Как мне было одиноко: единственному, который понимал. А понимал я больше, чем сами родители. Они-то в этой каше варились, а я только со стороны смотрел. Я даже больше обращал внимания чем оба они, из раза в раз повторявшие одно и то же:

— Не буду.

— Будешь.

— Не буду.

— Будешь, будешь, как миленький.

Я ждал от них чего угодно, любой ругани и брани, лишь бы она была не как прежде: глядишь, и до чего-нибудь дельного доругаются, и дело подойдёт к концу. Их ссоры, их драки напоминали игрушечный поезд, застрявший на повороте, и хочешь-не хочешь, надо подталкивать его поправлять. Я мог только прислушиваться и загадывать желания. Молиться выходило плохо, потому что я не знал подходящей молитвы. Ни «Отче наш», ни «Аве Мария» как-то не годились. Зато покачивался туда-сюда, как бы молясь. Вперёд назад, в ритме молитвы. Самая короткая молитва — перед едой, потому что все проголодались и не дотерпеть до завтрака.

Я качался туда-сюда.

— Хватит, хватит, хватит, хватит…

Наверху. На лесенке перед задней дверью. В кровати. Сидя рядом с папаней за кухонным столом.

— Ненавижу, ну и пакость.

— В прошлое воскресенье ел и похваливал.

На завтрак по воскресеньям папаня ел одну поджарку. Каждому досталось по сосиске, и черного пудинга сколько хочешь, вдоволь. До мессы целый час.

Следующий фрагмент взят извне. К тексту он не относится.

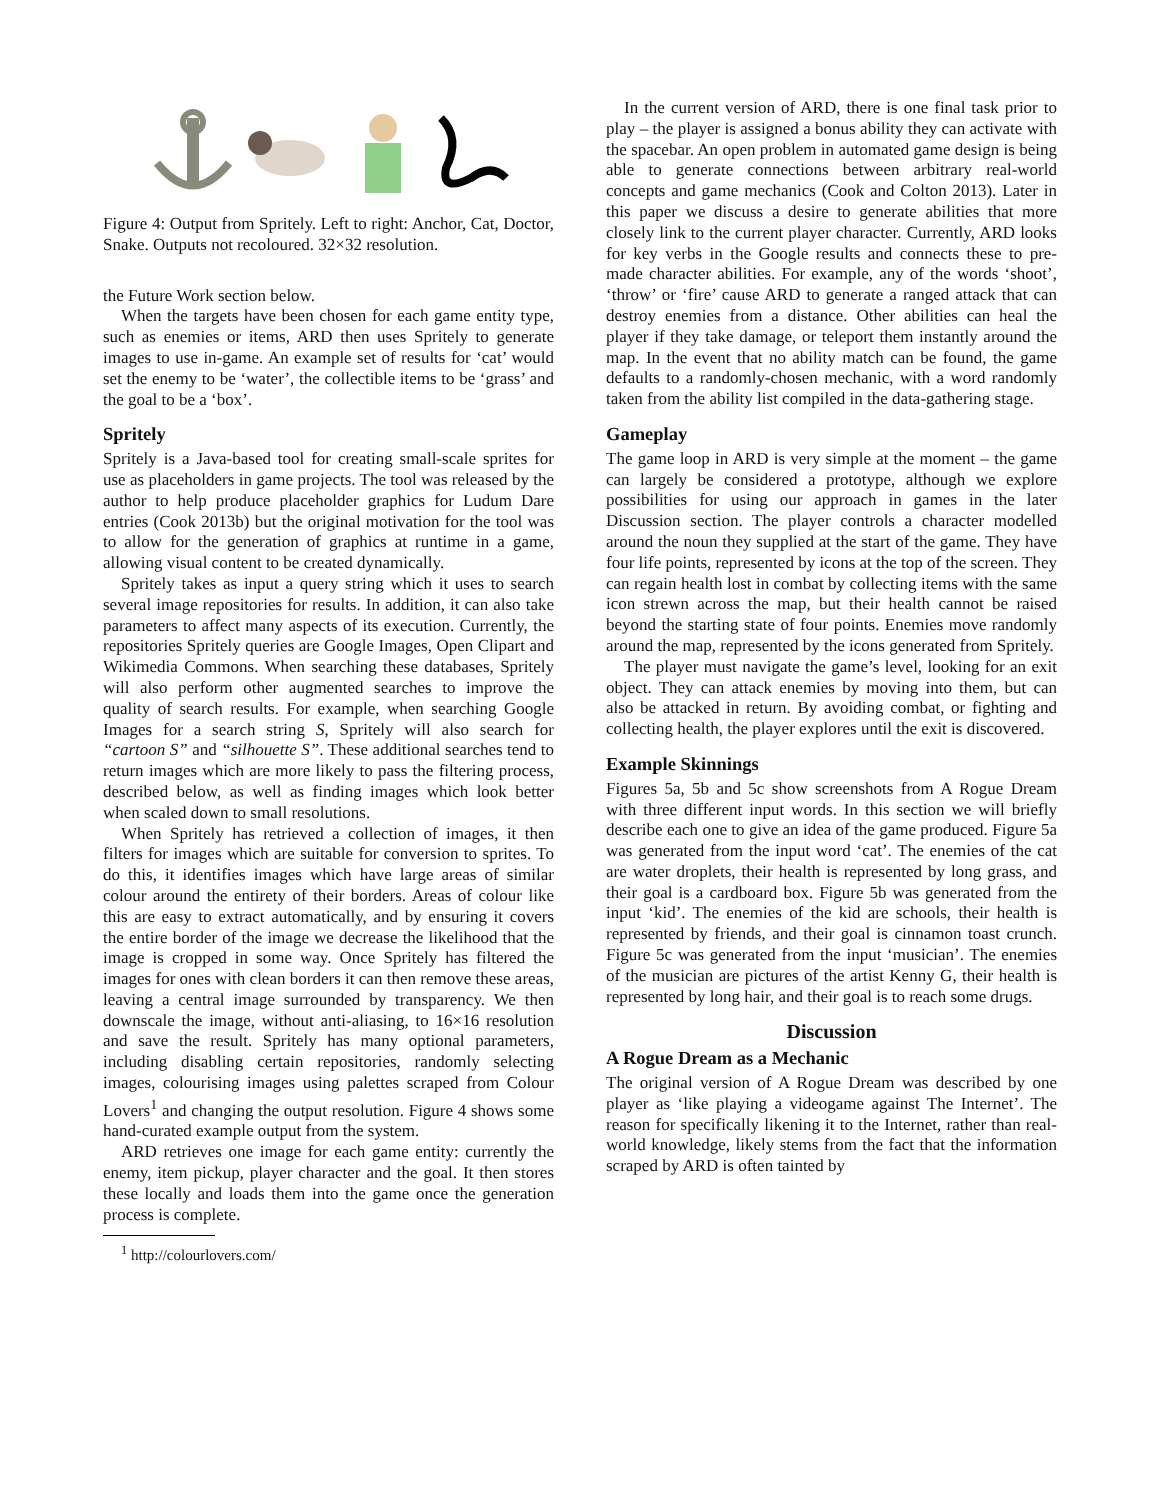Figure 4: Output from Spritely. Left to right: Anchor, Cat, Doctor, Snake. Outputs not recoloured. 32×32 resolution.
the Future Work section below.
When the targets have been chosen for each game entity type, such as enemies or items, ARD then uses Spritely to generate images to use in-game. An example set of results for ‘cat’ would set the enemy to be ‘water’, the collectible items to be ‘grass’ and the goal to be a ‘box’.
Spritely
Spritely is a Java-based tool for creating small-scale sprites for use as placeholders in game projects. The tool was released by the author to help produce placeholder graphics for Ludum Dare entries (Cook 2013b) but the original motivation for the tool was to allow for the generation of graphics at runtime in a game, allowing visual content to be created dynamically.
Spritely takes as input a query string which it uses to search several image repositories for results. In addition, it can also take parameters to affect many aspects of its execution. Currently, the repositories Spritely queries are Google Images, Open Clipart and Wikimedia Commons. When searching these databases, Spritely will also perform other augmented searches to improve the quality of search results. For example, when searching Google Images for a search string S, Spritely will also search for “cartoon S” and “silhouette S”. These additional searches tend to return images which are more likely to pass the filtering process, described below, as well as finding images which look better when scaled down to small resolutions.
When Spritely has retrieved a collection of images, it then filters for images which are suitable for conversion to sprites. To do this, it identifies images which have large areas of similar colour around the entirety of their borders. Areas of colour like this are easy to extract automatically, and by ensuring it covers the entire border of the image we decrease the likelihood that the image is cropped in some way. Once Spritely has filtered the images for ones with clean borders it can then remove these areas, leaving a central image surrounded by transparency. We then downscale the image, without anti-aliasing, to 16×16 resolution and save the result. Spritely has many optional parameters, including disabling certain repositories, randomly selecting images, colourising images using palettes scraped from Colour Lovers<sup>1</sup> and changing the output resolution. Figure 4 shows some hand-curated example output from the system.
ARD retrieves one image for each game entity: currently the enemy, item pickup, player character and the goal. It then stores these locally and loads them into the game once the generation process is complete.
<sup>1</sup> http://colourlovers.com/
In the current version of ARD, there is one final task prior to play – the player is assigned a bonus ability they can activate with the spacebar. An open problem in automated game design is being able to generate connections between arbitrary real-world concepts and game mechanics (Cook and Colton 2013). Later in this paper we discuss a desire to generate abilities that more closely link to the current player character. Currently, ARD looks for key verbs in the Google results and connects these to pre-made character abilities. For example, any of the words ‘shoot’, ‘throw’ or ‘fire’ cause ARD to generate a ranged attack that can destroy enemies from a distance. Other abilities can heal the player if they take damage, or teleport them instantly around the map. In the event that no ability match can be found, the game defaults to a randomly-chosen mechanic, with a word randomly taken from the ability list compiled in the data-gathering stage.
Gameplay
The game loop in ARD is very simple at the moment – the game can largely be considered a prototype, although we explore possibilities for using our approach in games in the later Discussion section. The player controls a character modelled around the noun they supplied at the start of the game. They have four life points, represented by icons at the top of the screen. They can regain health lost in combat by collecting items with the same icon strewn across the map, but their health cannot be raised beyond the starting state of four points. Enemies move randomly around the map, represented by the icons generated from Spritely.
The player must navigate the game’s level, looking for an exit object. They can attack enemies by moving into them, but can also be attacked in return. By avoiding combat, or fighting and collecting health, the player explores until the exit is discovered.
Example Skinnings
Figures 5a, 5b and 5c show screenshots from A Rogue Dream with three different input words. In this section we will briefly describe each one to give an idea of the game produced. Figure 5a was generated from the input word ‘cat’. The enemies of the cat are water droplets, their health is represented by long grass, and their goal is a cardboard box. Figure 5b was generated from the input ‘kid’. The enemies of the kid are schools, their health is represented by friends, and their goal is cinnamon toast crunch. Figure 5c was generated from the input ‘musician’. The enemies of the musician are pictures of the artist Kenny G, their health is represented by long hair, and their goal is to reach some drugs.
Discussion
A Rogue Dream as a Mechanic
The original version of A Rogue Dream was described by one player as ‘like playing a videogame against The Internet’. The reason for specifically likening it to the Internet, rather than real-world knowledge, likely stems from the fact that the information scraped by ARD is often tainted by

— Ешь сию секунду, — предупредила меня маманя, — а то к причастию не допустят.

Я глянул на часы. До половины двенадцатого осталось девять минут. Месса в пол-первого. Я разрезал сосиску на девять кусочков.

— Сколько раз повторять, ненавижу, когда жидкое, непрожаренное.

— Непрожаренные были на той неделе, сегодня прожарились.

— Ненавижу, ну и пакость. Не буду есть…

Я качался туда-сюда.

— В туалет приспичило?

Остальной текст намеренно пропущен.